Previous family researchers have not had much to say about the Balchens, indeed beyond Mary and Elizabeth's parents nothing much was known. Attempts have been made to connect this Balchen family to that of Admiral Sir John Balchen, but these have so far failed. An explanation as to why this has failed can be found here. Furthermore, the question of who Richard Craddock was and how he fits into the picture has remained unanswered until now. Indeed one suspects that, before The Cumberland Letters was published, Richard's existence was unknown among family members. Now we can piece together the relation between the Craddock and Man families .
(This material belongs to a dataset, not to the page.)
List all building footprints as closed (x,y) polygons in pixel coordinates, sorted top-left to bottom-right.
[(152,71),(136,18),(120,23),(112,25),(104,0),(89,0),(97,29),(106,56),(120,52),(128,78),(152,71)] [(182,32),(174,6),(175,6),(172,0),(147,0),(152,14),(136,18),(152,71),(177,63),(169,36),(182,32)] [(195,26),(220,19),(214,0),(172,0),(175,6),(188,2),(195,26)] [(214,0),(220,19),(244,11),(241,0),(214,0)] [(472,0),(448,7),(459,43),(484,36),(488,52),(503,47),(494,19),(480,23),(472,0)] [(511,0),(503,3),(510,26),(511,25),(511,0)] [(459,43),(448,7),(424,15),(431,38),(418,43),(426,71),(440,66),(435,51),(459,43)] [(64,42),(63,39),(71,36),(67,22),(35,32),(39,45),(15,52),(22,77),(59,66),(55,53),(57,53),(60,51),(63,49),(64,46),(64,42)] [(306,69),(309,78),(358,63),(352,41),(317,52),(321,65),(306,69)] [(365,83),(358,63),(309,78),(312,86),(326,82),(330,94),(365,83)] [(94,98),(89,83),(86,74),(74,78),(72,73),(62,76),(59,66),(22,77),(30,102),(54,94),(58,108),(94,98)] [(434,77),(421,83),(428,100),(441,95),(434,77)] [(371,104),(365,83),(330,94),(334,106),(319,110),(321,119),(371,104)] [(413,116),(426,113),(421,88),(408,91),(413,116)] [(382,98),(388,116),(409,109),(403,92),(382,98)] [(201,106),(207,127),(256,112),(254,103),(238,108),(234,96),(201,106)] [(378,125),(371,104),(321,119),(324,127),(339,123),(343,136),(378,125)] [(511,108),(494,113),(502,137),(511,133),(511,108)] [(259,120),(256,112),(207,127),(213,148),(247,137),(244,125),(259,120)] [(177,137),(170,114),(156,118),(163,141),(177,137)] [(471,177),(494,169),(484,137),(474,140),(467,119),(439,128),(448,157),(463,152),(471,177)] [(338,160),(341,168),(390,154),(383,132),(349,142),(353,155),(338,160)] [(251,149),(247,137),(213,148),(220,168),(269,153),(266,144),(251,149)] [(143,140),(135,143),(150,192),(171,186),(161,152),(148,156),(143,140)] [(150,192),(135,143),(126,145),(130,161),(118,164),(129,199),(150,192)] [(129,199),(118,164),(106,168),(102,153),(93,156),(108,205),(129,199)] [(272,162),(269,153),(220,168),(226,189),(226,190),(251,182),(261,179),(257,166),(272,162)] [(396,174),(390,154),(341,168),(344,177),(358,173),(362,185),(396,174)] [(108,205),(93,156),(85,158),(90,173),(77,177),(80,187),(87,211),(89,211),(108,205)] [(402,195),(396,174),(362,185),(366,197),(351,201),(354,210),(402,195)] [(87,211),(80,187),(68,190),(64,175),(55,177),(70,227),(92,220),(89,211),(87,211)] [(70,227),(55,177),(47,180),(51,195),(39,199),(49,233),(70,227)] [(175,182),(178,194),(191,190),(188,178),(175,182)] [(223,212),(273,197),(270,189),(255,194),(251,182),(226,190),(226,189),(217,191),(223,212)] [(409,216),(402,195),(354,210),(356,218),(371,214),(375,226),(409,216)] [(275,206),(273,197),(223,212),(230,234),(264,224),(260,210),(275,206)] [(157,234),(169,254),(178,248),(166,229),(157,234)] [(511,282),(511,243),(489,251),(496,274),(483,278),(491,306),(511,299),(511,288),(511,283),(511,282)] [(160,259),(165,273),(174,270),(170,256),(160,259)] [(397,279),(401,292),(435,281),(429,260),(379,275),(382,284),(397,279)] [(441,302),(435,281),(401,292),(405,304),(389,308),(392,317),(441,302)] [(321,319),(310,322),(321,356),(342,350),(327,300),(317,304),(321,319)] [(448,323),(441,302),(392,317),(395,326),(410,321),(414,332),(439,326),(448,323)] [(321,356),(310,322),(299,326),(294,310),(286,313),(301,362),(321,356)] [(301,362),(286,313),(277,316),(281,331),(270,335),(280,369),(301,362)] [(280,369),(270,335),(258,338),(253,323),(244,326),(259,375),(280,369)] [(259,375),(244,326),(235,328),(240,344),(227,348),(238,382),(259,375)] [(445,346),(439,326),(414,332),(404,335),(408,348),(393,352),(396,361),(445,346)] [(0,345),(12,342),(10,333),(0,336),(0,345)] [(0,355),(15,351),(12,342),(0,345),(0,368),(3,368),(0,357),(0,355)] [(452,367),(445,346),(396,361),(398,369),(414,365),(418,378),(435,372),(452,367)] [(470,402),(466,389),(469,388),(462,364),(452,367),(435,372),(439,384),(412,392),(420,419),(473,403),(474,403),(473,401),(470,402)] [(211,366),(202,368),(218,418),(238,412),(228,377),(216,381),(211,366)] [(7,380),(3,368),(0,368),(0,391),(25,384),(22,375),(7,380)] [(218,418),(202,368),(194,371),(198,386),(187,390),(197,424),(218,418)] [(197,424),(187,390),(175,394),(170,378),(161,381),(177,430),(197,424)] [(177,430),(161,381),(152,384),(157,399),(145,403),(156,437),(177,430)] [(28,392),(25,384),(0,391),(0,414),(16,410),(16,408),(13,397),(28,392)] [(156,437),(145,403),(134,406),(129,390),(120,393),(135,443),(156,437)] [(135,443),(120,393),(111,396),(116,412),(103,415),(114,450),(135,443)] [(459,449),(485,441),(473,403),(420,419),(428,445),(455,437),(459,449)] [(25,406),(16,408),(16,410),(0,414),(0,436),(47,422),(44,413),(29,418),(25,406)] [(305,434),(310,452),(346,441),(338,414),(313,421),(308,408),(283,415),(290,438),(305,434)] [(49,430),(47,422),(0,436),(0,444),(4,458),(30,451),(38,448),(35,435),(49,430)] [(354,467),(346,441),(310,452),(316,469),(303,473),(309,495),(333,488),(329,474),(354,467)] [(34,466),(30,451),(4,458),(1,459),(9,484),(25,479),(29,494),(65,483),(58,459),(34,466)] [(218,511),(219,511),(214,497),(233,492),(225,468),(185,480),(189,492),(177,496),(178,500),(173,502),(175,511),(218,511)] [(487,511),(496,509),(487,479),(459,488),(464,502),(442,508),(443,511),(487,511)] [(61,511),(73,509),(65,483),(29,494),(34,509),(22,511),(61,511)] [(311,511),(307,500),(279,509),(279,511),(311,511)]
We have noted above that around 1635 a young lawyer from London's Gray's Inn by the name of Tobias Craddock married Susannah Bourne and they had at least two children Susannah and Richard. Susannah married Henry Barnes of Somerset and they had a large family including a daughter Susannah (1663-1737). On 10 November 1691 at St Mary Abchurch, Susannah married a successful London linen draper by the name of John Balchen (1658-1721). In their turn John and Susannah had a large family, the eldest son of whom, Richard Balchen (1692-1738), an apothecary, was the father Mary Man and Elizabeth Cumberland. Thus for the first time we now know how Richard Cradock 'a consul in Persia' is related to the Balchen family, he being the great great uncle of Mary Man and Elizabeth Cumberland. Richard's father, Tobias is the common ancestor of all those members of the Man family recorded on these pages after 1740 and who are alive today.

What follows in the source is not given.